Check out the full research paper at http://www.comsecglobal.com/FrameWork/Upload/SQL_Smuggling.pdf (disclosure, I was the primary researcher on this) or just google "SQL Smuggling".
. . . uh about 50000000 other ways
maybe somthing like 5; drop table employees; --
resulting sql may be something like:
select * from somewhere where number = 5; drop table employees; -- and sadfsf
(-- starts a comment)
Yes, absolutely: depending on your SQL dialect and such, there are many ways to achieve injection that do not use the apostrophe.
The only reliable defense against SQL injection attacks is using the parameterized SQL statement support offered by your database interface.

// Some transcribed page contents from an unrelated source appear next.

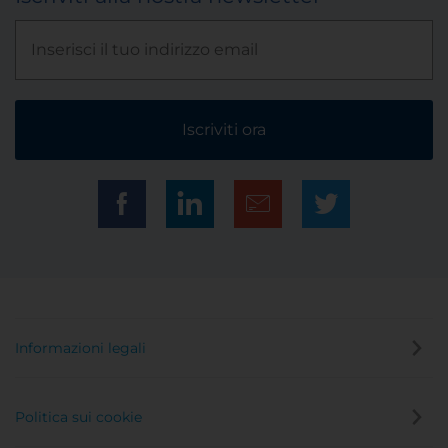
Iscriviti ora
Informazioni legali
Politica sui cookie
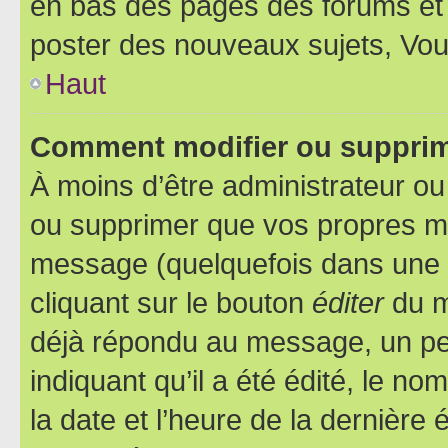
en bas des pages des forums et
poster des nouveaux sujets, Vo
Haut
Comment modifier ou suppri
À moins d’être administrateur o
ou supprimer que vos propres m
message (quelquefois dans une d
cliquant sur le bouton
éditer
du m
déjà répondu au message, un pet
indiquant qu’il a été édité, le nom
la date et l’heure de la dernière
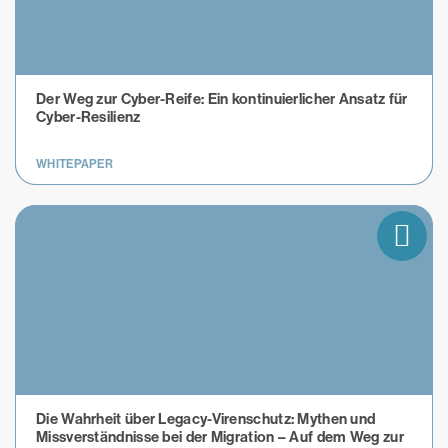
Der Weg zur Cyber-Reife: Ein kontinuierlicher Ansatz für
Cyber-Resilienz
WHITEPAPER
Die Wahrheit über Legacy-Virenschutz: Mythen und
Missverständnisse bei der Migration – Auf dem Weg zur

Rather that trying to figure out which characters to filter out, I'd stick to parametrized queries instead, and remove the problem entirely.
It depends on how you put together the query, but in essence yes.
For example, in Java if you were to do this (deliberately egregious example):
String query = "SELECT name_ from Customer WHERE ID = " + request.getParameter("id");
then there's a good chance you are opening yourself up to an injection attack.
Java has some useful tools to protect against these, such as PreparedStatements (where you pass in a string like "SELECT name_ from Customer WHERE ID = ?" and the JDBC layer handles escapes while replacing the ? tokens for you), but some other languages are not so helpful for this.
Thing is apostrophe's maybe genuine input and you have to escape them by doubling them up when you are using inline SQL in your code. What you are looking for is a regex pattern like:
\;.*--\
A semi colon used to prematurely end the genuine statement, some injected SQL followed by a double hyphen to comment out the trailing SQL from the original genuine statement. The hyphens may be omitted in the attack.
Therefore the answer is: No, simply removing apostrophes does not gaurantee you safety from SQL Injection.
I can only repeat what others have said. Parametrized SQL is the way to go. Sure, it is a bit of a pain in the butt coding it - but once you have done it once, then it isn't difficult to cut and paste that code, and making the modifications you need. We have a lot of .Net applications that allow web site visitors specify a whole range of search criteria, and the code builds the SQL Select statement on the fly - but everything that could have been entered by a user goes into a parameter.
When you are expecting a numeric parameter, you should always be validating the input to make sure it's numeric. Beyond helping to protect against injection, the validation step will make the app more user friendly.
If you ever receive id = "hello" when you expected id = 1044, it's always better to return a useful error to the user instead of letting the database return an error.